The watermelons are classified as small, medium or large.
A watermelon is small if its mass is less than \(4\) kg. Five percent of the watermelons are classified as small.
Find the standard deviation of the masses of the watermelons.
The following table shows the percentages of small, medium and large watermelons grown on the farm.
A watermelon is large if its mass is greater than \(w\) kg.
Find the value of \(w\).
All the medium and large watermelons are delivered to a grocer.
The grocer selects a watermelon at random from this delivery. Find the probability that it is medium.
All the medium and large watermelons are delivered to a grocer.

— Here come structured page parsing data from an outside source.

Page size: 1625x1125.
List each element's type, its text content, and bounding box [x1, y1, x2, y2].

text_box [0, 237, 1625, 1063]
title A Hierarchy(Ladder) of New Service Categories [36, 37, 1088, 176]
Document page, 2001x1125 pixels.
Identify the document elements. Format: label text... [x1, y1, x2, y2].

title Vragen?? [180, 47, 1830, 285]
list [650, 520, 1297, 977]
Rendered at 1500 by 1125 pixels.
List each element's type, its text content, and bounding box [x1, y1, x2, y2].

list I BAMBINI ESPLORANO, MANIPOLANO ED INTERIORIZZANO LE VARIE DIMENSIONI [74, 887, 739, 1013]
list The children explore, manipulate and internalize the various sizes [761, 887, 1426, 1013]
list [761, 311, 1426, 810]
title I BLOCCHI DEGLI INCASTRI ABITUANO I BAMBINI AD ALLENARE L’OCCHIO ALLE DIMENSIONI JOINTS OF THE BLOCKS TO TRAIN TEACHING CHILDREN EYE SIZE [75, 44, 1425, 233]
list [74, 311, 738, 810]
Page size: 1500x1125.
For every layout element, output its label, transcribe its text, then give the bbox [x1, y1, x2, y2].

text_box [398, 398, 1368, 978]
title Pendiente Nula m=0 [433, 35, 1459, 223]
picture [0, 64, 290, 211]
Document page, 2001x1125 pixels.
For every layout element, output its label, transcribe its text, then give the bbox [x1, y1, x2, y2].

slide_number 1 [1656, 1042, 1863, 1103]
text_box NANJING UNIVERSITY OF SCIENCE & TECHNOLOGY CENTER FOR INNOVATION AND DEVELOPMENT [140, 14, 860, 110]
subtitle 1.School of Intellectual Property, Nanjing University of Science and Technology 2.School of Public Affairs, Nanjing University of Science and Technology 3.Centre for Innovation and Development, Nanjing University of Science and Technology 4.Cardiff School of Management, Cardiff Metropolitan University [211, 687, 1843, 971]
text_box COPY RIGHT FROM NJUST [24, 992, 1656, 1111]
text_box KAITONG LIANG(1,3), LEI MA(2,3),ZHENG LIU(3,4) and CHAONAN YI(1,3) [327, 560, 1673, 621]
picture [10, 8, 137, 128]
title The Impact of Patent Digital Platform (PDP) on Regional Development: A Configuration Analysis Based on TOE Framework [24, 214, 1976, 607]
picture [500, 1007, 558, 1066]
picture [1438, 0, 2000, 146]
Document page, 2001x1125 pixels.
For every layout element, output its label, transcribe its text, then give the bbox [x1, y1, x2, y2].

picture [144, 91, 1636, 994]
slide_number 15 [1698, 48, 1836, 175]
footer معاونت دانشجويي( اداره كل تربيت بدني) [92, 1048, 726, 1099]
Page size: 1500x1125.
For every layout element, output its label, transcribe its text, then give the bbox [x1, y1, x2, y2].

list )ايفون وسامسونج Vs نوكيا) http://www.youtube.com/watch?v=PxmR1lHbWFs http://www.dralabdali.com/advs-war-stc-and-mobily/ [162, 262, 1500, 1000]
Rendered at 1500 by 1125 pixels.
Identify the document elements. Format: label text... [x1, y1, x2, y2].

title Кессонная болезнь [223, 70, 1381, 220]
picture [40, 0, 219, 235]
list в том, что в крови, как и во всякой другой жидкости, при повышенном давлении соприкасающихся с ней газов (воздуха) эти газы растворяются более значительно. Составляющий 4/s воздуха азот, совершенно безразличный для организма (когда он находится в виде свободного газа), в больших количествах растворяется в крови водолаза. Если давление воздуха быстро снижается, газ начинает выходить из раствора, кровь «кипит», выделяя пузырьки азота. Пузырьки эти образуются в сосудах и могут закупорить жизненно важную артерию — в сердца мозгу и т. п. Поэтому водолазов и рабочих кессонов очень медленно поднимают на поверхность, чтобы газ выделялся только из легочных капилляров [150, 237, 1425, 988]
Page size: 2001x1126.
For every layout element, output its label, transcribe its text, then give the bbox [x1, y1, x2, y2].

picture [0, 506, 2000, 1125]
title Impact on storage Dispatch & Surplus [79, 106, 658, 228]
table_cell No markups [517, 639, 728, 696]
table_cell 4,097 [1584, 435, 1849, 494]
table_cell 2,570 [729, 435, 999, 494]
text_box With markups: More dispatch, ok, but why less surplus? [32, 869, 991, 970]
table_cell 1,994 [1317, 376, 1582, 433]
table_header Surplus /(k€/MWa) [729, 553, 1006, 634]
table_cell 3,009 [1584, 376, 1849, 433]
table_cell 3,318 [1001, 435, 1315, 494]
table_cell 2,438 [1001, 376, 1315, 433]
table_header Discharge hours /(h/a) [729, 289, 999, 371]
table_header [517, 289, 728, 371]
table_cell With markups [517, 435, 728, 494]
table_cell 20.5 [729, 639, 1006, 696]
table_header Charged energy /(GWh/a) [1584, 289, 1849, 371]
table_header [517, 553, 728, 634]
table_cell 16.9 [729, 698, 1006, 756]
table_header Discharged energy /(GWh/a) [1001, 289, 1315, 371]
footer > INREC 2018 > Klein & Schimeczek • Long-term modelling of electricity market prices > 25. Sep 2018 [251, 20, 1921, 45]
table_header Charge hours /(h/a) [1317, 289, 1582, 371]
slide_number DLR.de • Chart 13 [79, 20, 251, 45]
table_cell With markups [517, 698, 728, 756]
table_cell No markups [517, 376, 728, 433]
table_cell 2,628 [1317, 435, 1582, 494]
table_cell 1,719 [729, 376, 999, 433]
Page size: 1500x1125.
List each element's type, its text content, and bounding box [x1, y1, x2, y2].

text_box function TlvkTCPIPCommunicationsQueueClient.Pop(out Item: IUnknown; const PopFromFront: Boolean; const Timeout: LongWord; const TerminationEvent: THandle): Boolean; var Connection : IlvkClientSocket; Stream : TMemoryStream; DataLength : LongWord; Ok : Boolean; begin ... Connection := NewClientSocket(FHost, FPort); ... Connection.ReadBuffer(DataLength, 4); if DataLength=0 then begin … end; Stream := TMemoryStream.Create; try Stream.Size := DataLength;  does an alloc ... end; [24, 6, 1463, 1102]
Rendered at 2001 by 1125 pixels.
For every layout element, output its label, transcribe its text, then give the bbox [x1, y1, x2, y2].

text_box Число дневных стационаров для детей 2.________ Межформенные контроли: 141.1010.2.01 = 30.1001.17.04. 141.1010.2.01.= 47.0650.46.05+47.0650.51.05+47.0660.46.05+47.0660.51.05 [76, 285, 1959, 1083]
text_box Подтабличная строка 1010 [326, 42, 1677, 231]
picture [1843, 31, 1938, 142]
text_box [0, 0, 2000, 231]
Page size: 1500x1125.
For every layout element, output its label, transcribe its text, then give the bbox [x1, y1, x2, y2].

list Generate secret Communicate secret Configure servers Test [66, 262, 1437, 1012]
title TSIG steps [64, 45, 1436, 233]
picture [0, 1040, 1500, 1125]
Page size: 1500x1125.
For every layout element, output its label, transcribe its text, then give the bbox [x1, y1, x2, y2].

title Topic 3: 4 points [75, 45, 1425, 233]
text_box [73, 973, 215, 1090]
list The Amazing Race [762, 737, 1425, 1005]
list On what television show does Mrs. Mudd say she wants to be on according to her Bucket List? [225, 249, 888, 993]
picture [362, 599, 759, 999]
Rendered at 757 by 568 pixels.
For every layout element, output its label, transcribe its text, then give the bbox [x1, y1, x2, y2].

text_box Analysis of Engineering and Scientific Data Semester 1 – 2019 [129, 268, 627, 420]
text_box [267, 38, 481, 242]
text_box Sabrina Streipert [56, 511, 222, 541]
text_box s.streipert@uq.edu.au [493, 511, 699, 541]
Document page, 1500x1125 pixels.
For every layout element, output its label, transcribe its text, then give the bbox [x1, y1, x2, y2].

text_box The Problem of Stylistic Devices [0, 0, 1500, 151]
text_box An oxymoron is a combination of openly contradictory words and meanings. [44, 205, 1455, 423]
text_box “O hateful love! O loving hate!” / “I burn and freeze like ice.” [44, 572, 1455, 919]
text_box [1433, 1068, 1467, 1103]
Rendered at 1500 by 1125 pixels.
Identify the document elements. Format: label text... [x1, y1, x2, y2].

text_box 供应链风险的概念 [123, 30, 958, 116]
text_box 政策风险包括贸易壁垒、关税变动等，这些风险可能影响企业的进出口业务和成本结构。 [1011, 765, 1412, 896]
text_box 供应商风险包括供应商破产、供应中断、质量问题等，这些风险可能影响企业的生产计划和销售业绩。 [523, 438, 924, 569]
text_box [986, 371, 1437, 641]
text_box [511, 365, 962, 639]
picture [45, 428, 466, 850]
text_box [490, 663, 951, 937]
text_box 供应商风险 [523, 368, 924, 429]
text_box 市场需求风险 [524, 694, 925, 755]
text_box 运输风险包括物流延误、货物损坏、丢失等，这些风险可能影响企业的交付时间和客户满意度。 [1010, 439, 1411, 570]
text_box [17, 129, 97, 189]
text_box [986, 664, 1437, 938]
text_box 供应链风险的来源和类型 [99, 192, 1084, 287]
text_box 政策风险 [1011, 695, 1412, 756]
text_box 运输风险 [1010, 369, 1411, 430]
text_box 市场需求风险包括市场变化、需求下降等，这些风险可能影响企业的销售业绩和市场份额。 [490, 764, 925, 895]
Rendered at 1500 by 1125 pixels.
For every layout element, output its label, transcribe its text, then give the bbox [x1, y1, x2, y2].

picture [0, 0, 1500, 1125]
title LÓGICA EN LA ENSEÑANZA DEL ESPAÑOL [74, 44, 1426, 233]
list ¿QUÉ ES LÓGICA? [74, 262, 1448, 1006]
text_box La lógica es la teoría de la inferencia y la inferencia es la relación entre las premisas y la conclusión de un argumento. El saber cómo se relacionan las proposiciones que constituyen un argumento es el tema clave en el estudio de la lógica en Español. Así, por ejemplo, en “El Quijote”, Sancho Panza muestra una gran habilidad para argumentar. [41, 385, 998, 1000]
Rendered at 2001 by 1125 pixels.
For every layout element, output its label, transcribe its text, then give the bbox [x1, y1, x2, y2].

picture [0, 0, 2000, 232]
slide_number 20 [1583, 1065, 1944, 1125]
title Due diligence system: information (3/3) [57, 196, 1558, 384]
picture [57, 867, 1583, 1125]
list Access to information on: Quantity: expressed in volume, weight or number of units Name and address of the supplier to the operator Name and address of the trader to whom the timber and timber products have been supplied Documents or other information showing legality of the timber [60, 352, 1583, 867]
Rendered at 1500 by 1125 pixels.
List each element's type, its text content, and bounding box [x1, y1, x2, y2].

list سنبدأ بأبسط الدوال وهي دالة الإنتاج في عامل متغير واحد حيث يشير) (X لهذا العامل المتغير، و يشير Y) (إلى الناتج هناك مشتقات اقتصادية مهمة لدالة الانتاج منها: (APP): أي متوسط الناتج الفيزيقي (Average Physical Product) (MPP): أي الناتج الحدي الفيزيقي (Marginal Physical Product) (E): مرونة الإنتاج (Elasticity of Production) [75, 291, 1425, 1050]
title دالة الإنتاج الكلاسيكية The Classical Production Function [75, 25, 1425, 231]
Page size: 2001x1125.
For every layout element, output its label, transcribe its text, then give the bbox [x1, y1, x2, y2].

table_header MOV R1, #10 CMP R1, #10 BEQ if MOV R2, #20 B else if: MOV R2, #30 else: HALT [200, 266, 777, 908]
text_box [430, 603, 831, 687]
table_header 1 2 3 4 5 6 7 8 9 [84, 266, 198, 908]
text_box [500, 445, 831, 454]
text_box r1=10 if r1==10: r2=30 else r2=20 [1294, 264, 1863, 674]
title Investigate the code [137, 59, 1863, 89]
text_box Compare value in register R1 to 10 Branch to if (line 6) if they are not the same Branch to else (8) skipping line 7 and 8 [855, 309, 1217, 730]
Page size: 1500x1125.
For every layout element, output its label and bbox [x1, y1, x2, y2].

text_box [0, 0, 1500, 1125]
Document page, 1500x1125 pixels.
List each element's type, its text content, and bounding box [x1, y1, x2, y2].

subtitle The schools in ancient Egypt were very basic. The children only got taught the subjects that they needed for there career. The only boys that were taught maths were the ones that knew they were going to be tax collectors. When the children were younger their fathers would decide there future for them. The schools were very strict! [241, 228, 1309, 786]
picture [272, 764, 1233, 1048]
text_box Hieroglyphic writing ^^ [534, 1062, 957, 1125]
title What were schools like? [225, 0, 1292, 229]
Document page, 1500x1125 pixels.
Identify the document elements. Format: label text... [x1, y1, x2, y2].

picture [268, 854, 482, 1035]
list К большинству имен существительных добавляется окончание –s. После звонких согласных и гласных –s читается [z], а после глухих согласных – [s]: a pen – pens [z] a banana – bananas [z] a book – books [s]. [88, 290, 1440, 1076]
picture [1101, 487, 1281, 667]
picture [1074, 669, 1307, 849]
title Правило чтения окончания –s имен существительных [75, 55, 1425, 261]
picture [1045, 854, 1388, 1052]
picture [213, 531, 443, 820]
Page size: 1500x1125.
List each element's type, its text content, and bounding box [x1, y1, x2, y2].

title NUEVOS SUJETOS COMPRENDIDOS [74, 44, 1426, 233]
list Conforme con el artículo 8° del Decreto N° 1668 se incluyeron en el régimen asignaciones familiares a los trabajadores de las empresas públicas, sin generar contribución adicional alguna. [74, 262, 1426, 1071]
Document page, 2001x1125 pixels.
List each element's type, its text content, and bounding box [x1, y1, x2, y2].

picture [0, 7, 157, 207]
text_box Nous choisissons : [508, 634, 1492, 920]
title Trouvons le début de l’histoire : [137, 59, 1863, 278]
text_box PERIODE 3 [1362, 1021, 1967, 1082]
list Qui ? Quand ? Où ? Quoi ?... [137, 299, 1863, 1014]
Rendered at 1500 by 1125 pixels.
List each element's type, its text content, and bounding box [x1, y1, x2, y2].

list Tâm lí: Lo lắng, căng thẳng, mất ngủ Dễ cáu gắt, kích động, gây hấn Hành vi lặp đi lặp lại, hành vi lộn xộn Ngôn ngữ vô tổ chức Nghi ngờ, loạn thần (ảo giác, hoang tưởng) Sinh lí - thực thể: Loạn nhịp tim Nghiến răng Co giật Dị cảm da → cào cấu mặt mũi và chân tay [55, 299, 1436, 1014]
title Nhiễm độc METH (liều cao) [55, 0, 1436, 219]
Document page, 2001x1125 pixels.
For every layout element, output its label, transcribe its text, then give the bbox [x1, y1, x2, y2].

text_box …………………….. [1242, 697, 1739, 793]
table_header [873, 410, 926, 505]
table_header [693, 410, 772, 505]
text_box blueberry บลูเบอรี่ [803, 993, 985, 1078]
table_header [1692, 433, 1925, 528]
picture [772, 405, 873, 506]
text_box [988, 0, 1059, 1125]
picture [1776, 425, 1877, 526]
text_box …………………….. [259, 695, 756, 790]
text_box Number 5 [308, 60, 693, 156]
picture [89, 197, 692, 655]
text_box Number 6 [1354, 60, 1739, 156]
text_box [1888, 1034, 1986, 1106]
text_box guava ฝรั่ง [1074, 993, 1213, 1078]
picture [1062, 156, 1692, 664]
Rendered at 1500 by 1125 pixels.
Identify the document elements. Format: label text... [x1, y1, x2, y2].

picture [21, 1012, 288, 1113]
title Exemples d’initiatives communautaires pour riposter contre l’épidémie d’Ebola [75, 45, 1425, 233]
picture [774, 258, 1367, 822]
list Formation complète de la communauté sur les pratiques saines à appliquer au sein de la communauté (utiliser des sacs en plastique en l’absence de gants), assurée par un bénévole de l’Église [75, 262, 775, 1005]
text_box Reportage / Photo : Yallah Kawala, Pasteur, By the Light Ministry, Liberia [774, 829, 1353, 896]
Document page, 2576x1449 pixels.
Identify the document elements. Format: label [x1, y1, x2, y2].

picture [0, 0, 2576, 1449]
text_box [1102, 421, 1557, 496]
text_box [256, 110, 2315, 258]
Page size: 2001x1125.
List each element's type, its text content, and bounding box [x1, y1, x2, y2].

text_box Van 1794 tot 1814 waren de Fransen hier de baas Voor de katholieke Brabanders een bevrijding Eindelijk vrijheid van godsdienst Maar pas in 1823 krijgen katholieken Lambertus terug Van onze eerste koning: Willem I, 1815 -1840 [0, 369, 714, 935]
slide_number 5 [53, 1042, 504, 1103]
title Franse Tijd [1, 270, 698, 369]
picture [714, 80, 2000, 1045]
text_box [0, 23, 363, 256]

The grocer sells all the medium watermelons for $1.75 each, and all the large watermelons for $3.00 each. His costs on this delivery are $300, and his total profit is $150. Find the number of watermelons in the delivery.
Markscheme
finding standardized value for 4 kg (seen anywhere) (A1)
eg\(\;\;\;z = - 1.64485\)
attempt to standardize (M1)
eg\(\;\;\;\sigma = \frac{{x - \mu }}{z},{\text{ }}\frac{{4 - 10}}{\sigma }\)
correct substitution (A1)
eg\(\;\;\; - 1.64 = \frac{{4 - 10}}{\sigma },{\text{ }}\frac{{4 - 10}}{{ - 1.64}}\)
\(\sigma = 3.64774\)
\(\sigma = 3.65\) A1 N2
[4 marks]
valid approach (M1)
eg\(\;\;\;1 - p,{\text{ 0.62, }}\frac{{w - 10}}{{3.65}} = 0.305\)
\(w = 11.1143\)
\(w = 11.1\) A1 N2
[2 marks]
attempt to restrict melon population (M1)
eg\(\;\;\;\)\(95\% \) are delivered, \({\text{P}}({\text{medium}}|{\text{delivered}}),{\text{ }}57 + 38\)
correct probability for medium watermelons (A1)
eg\(\;\;\;\frac{{0.57}}{{0.95}}\)
\(\frac{{57}}{{95}},{\text{ }}0.6,{\text{ }}60\% \) A1 N3
[3 marks]
proportion of large watermelons (seen anywhere) (A1)
eg\(\;\;\;{\text{P(large)}} = 0.4,{\text{ }}40\% \)
correct approach to find total sales (seen anywhere) (A1)
eg\(\;\;\;150 = {\text{sales}} - 300,{\text{ total sales}} = \$ 450\)
correct expression (A1)
eg\(\;\;\;1.75(0.6x) + 3(0.4x),{\text{ }}1.75(0.6) + 3(0.4)\)
evidence of correct working (A1)
eg\(\;\;\;1.75(0.6x) + 3(0.4x) = 450,{\text{ }}2.25x = 450\)
200 watermelons in the delivery A1 N2
Notes: If candidate answers 0.57 in part (c), the FT values are \({\text{P(large)}} = 0.43\) and 197 watermelons. Award FT marks if working shown.
Award N0 for 197.